■ Listing
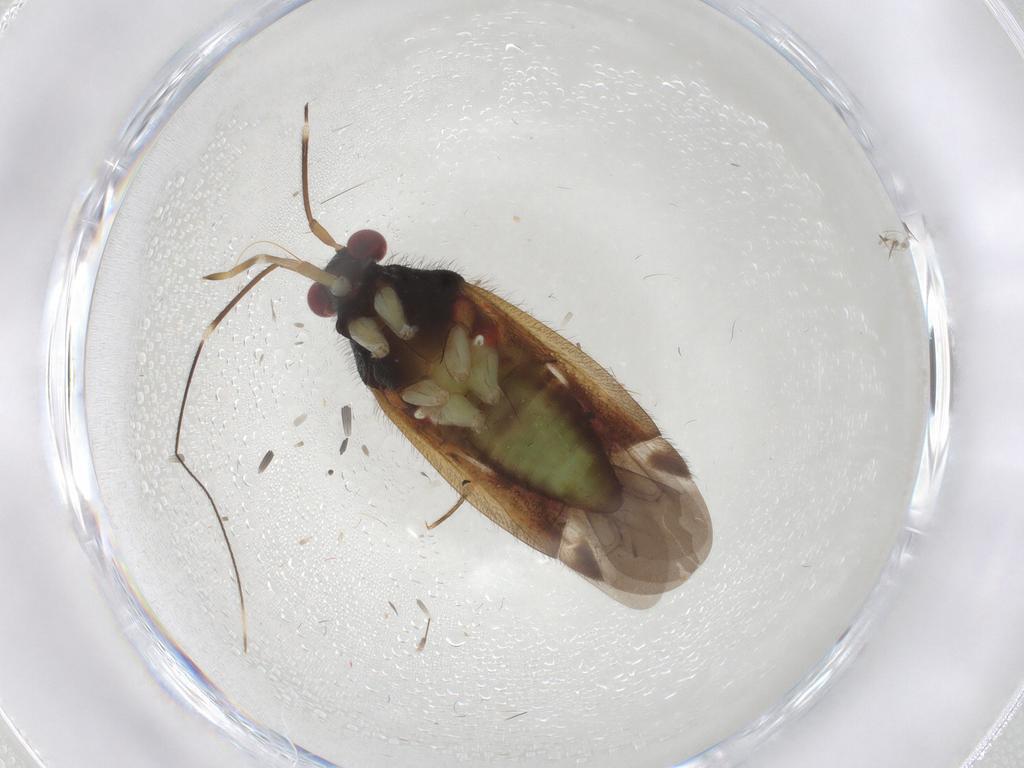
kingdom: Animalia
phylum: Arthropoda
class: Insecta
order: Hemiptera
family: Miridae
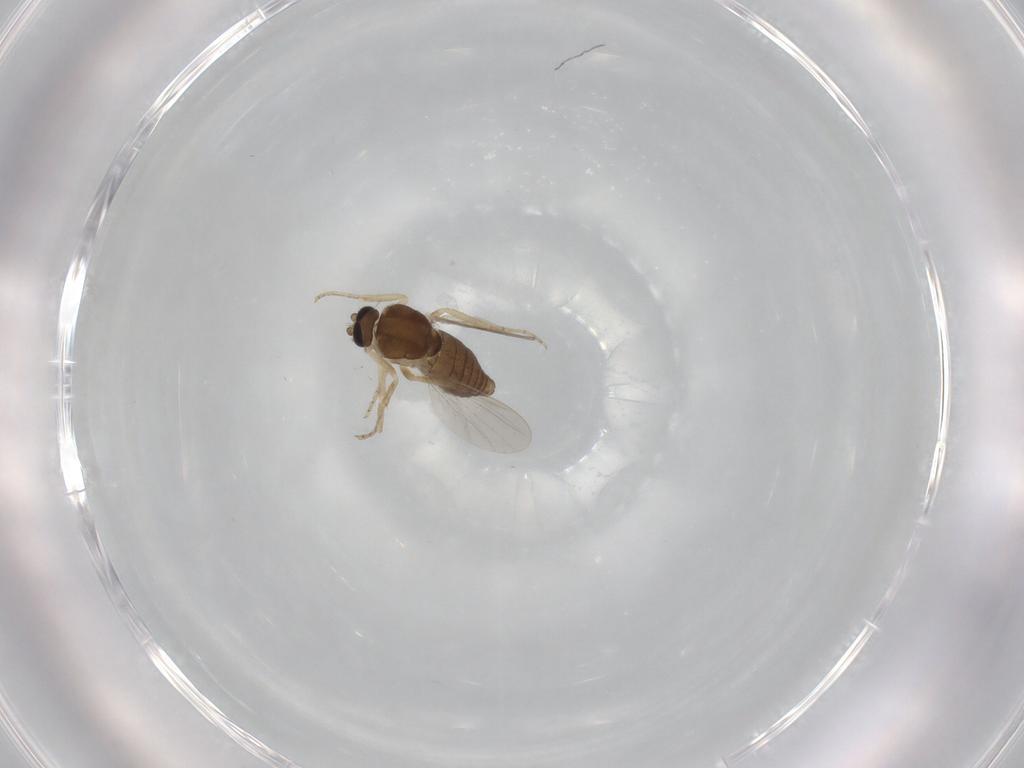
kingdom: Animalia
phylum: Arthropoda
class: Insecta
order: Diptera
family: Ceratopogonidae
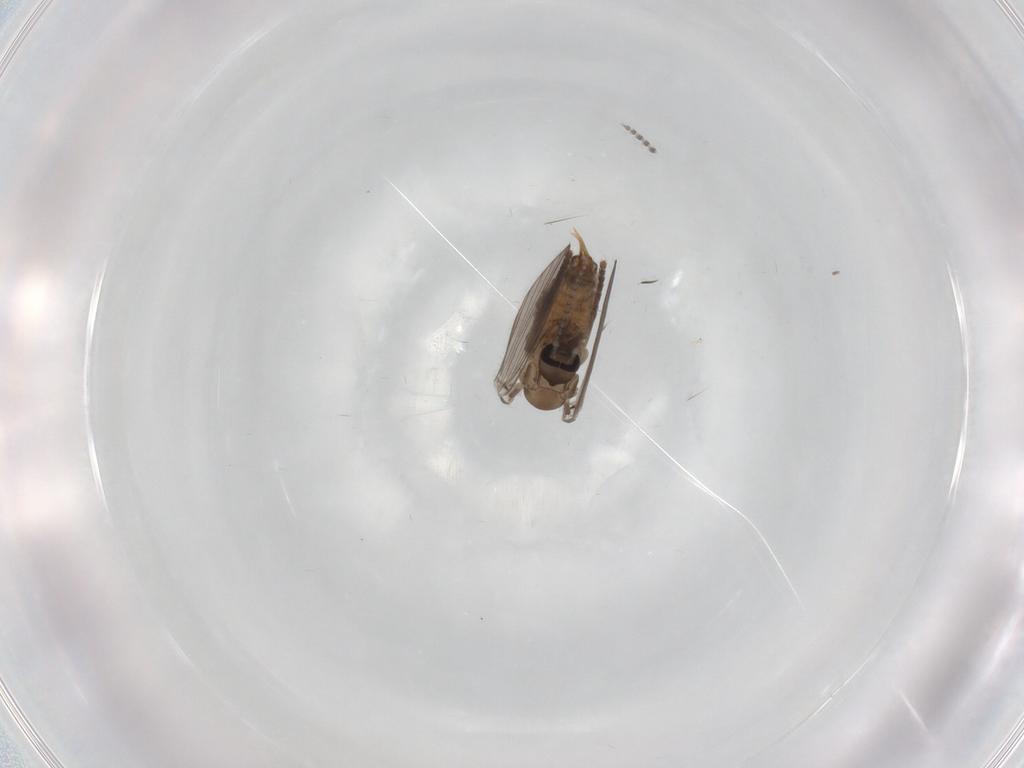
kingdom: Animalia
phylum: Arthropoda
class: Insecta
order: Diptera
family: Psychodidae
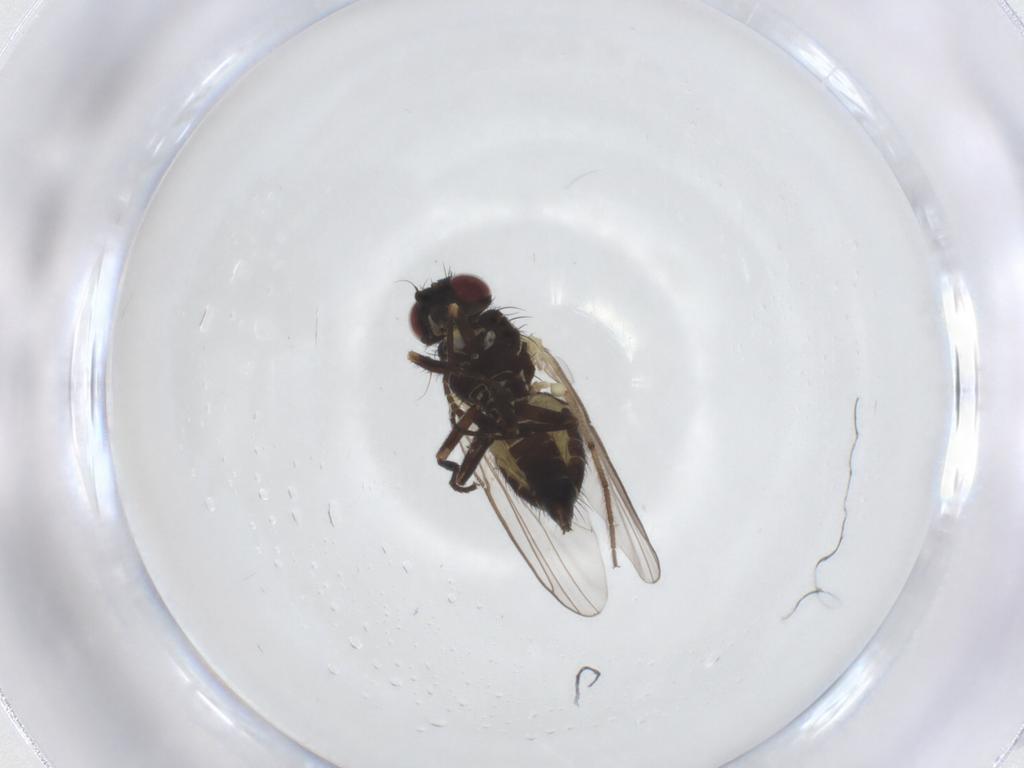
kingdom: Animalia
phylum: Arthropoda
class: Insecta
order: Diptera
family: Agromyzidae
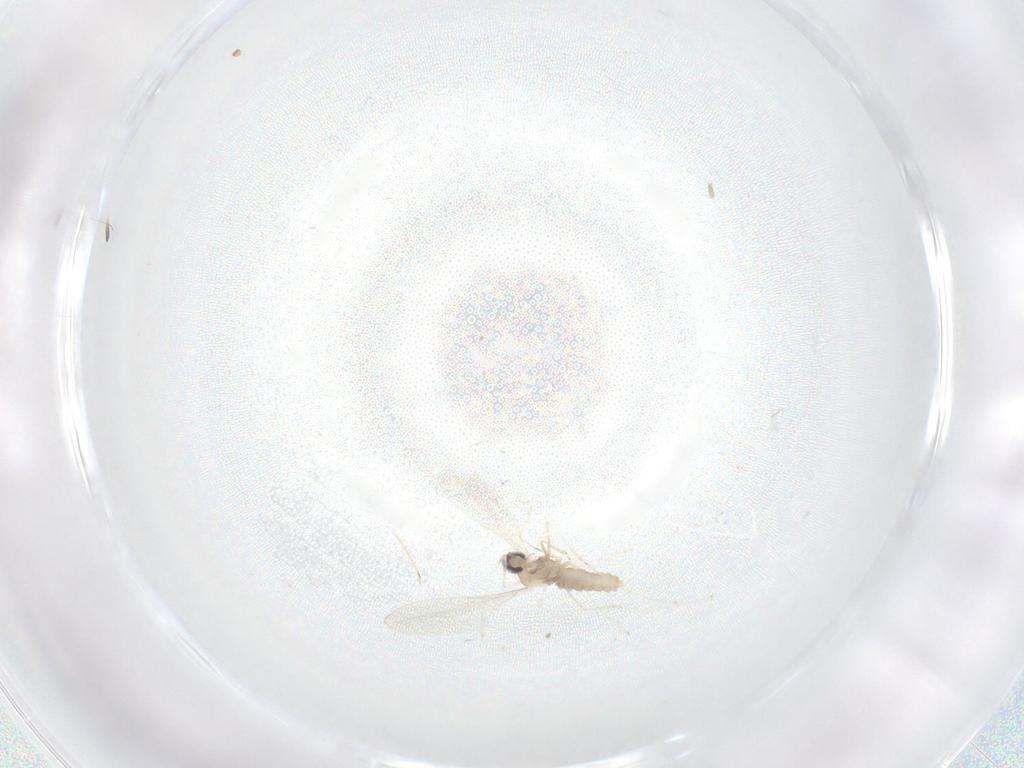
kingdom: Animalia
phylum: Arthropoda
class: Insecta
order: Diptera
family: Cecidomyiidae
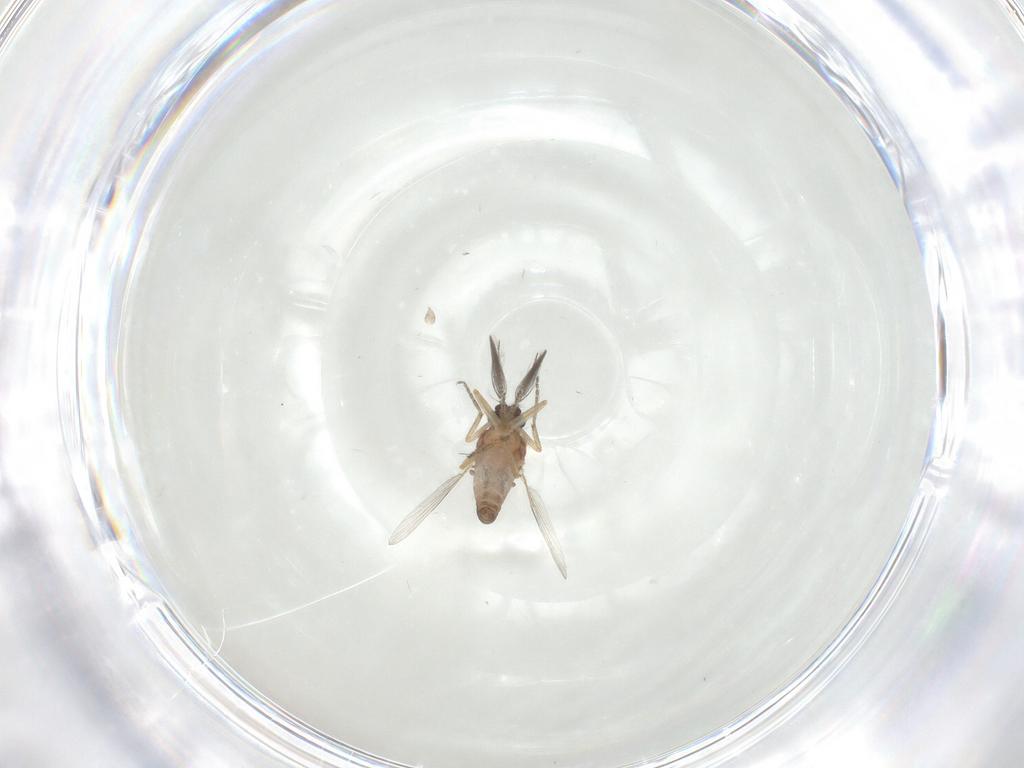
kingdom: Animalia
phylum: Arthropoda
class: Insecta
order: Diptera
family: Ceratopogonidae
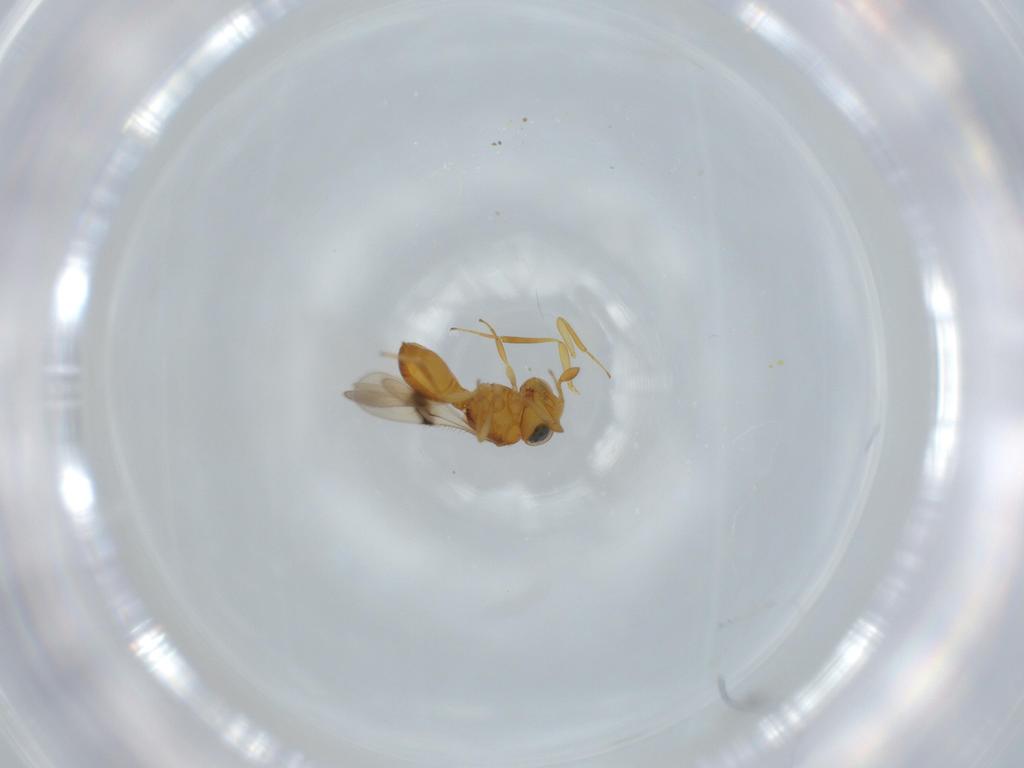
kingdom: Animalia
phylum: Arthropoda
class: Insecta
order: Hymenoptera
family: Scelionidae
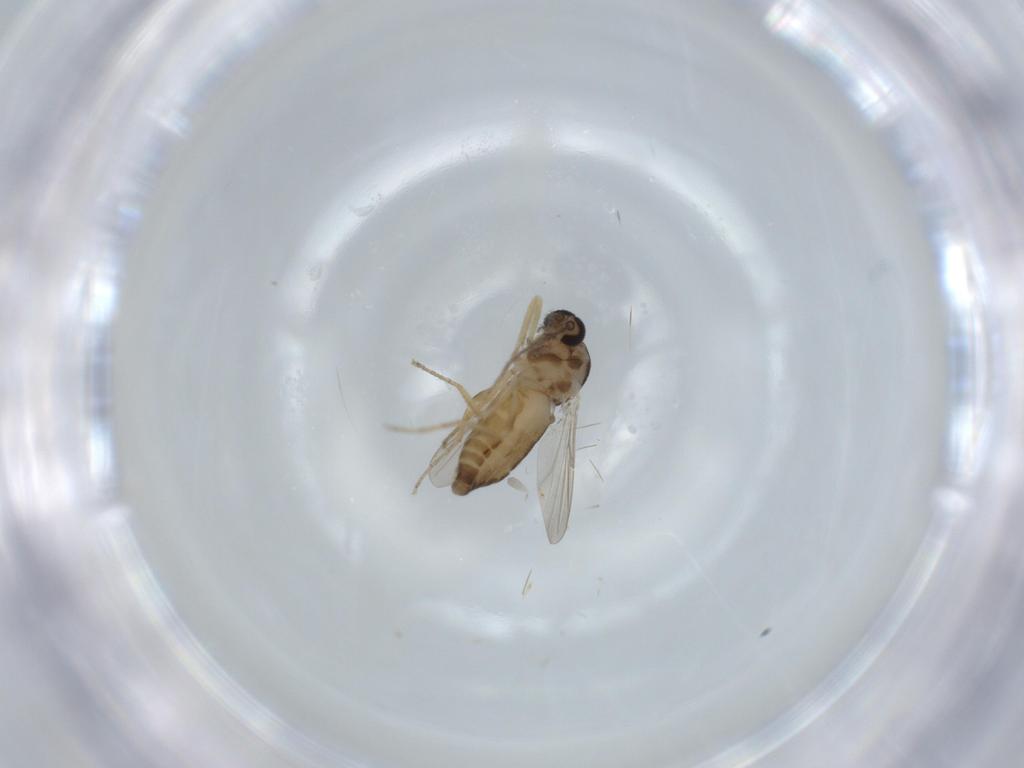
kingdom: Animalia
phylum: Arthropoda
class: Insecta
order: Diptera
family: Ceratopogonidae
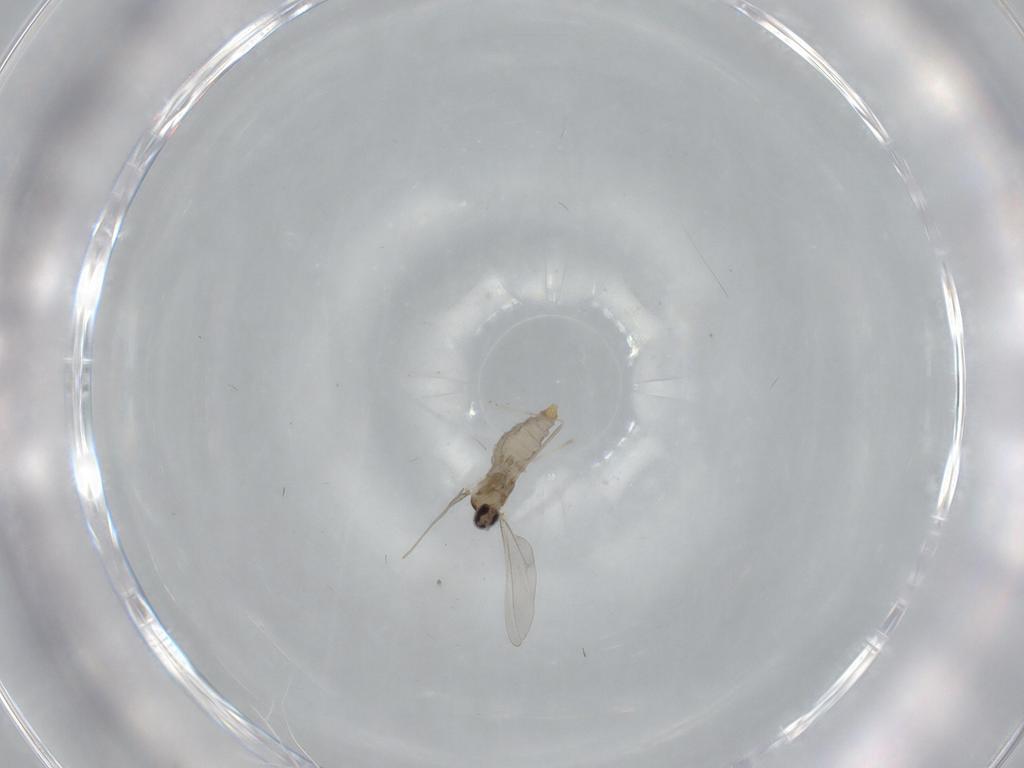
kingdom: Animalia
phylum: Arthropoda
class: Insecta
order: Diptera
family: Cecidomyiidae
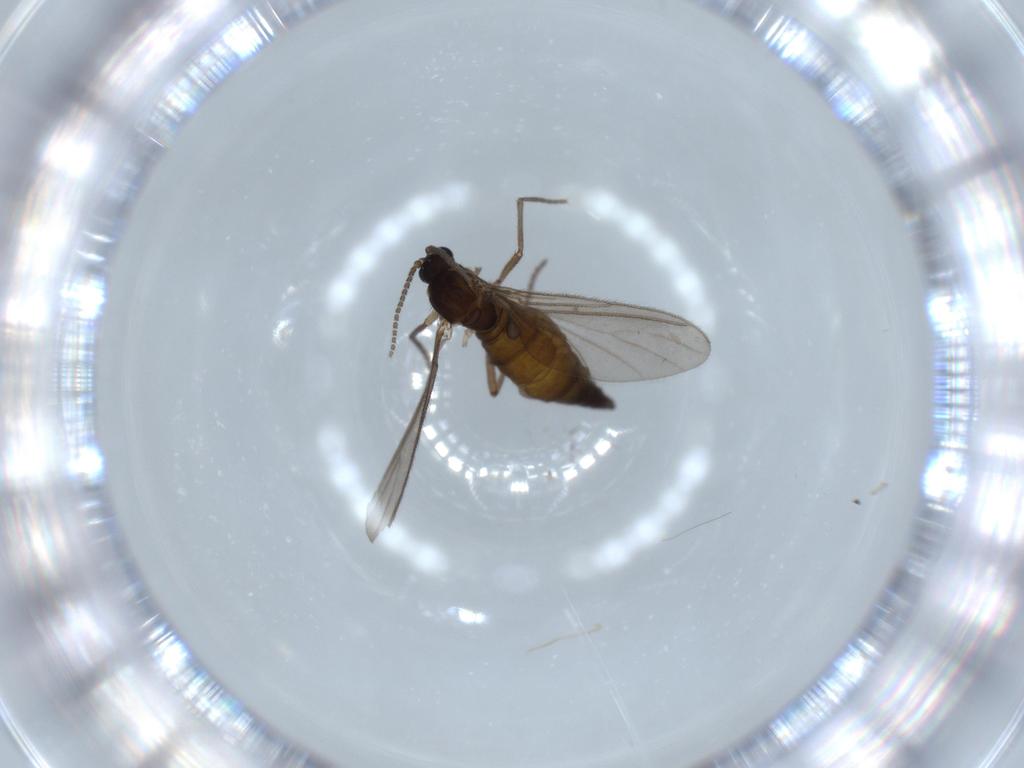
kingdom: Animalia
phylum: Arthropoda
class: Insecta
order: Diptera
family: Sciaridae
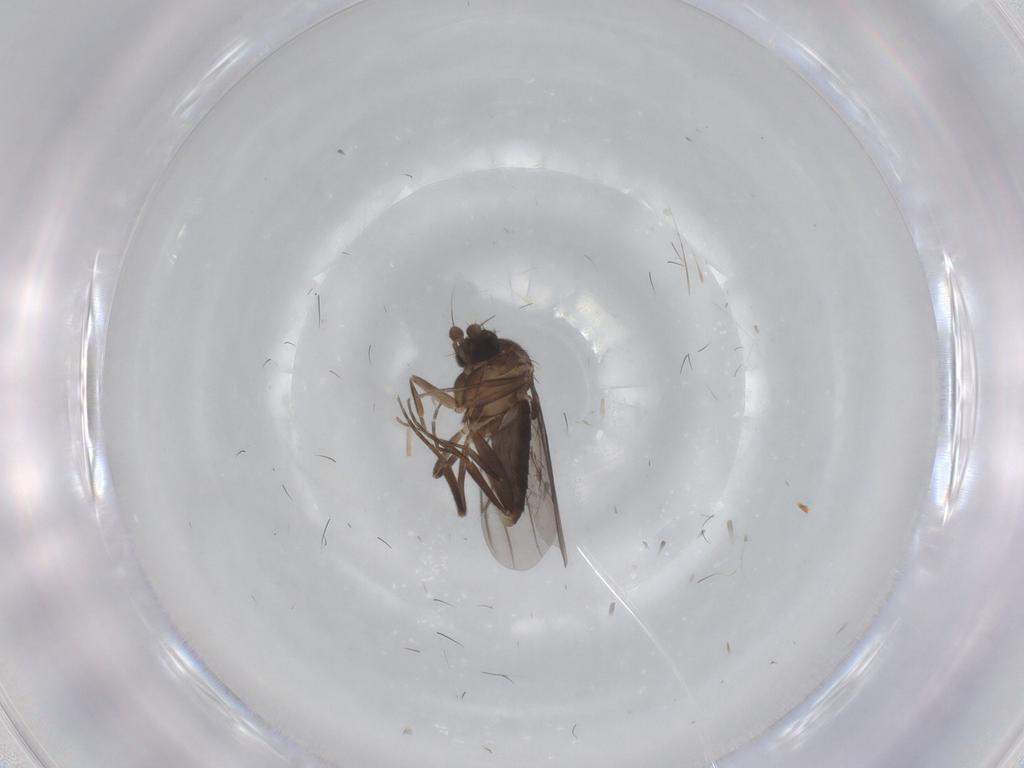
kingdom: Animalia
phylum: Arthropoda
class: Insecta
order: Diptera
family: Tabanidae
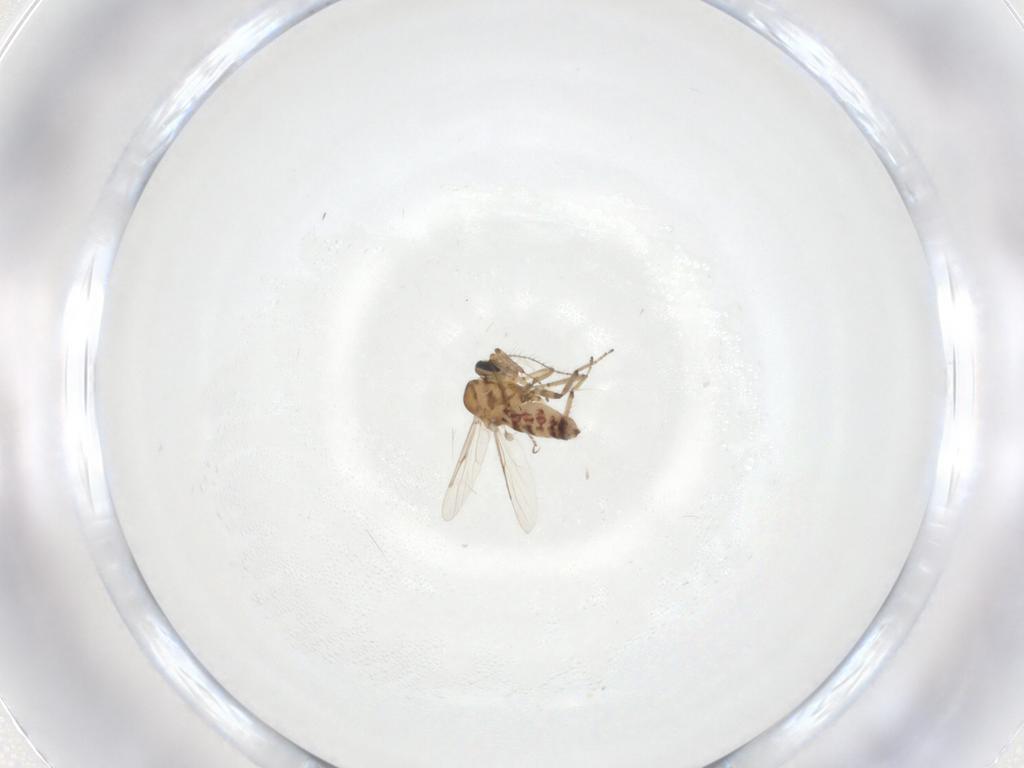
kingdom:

■ Given request
Copy every line of the data above word for word, but leave the pictures out of your answer.

■ The result
kingdom: Animalia
phylum: Arthropoda
class: Insecta
order: Hemiptera
family: Miridae
kingdom: Animalia
phylum: Arthropoda
class: Insecta
order: Diptera
family: Ceratopogonidae
kingdom: Animalia
phylum: Arthropoda
class: Insecta
order: Diptera
family: Psychodidae
kingdom: Animalia
phylum: Arthropoda
class: Insecta
order: Diptera
family: Agromyzidae
kingdom: Animalia
phylum: Arthropoda
class: Insecta
order: Diptera
family: Cecidomyiidae
kingdom: Animalia
phylum: Arthropoda
class: Insecta
order: Diptera
family: Ceratopogonidae
kingdom: Animalia
phylum: Arthropoda
class: Insecta
order: Hymenoptera
family: Scelionidae
kingdom: Animalia
phylum: Arthropoda
class: Insecta
order: Diptera
family: Ceratopogonidae
kingdom: Animalia
phylum: Arthropoda
class: Insecta
order: Diptera
family: Cecidomyiidae
kingdom: Animalia
phylum: Arthropoda
class: Insecta
order: Diptera
family: Sciaridae
kingdom: Animalia
phylum: Arthropoda
class: Insecta
order: Diptera
family: Tabanidae
kingdom:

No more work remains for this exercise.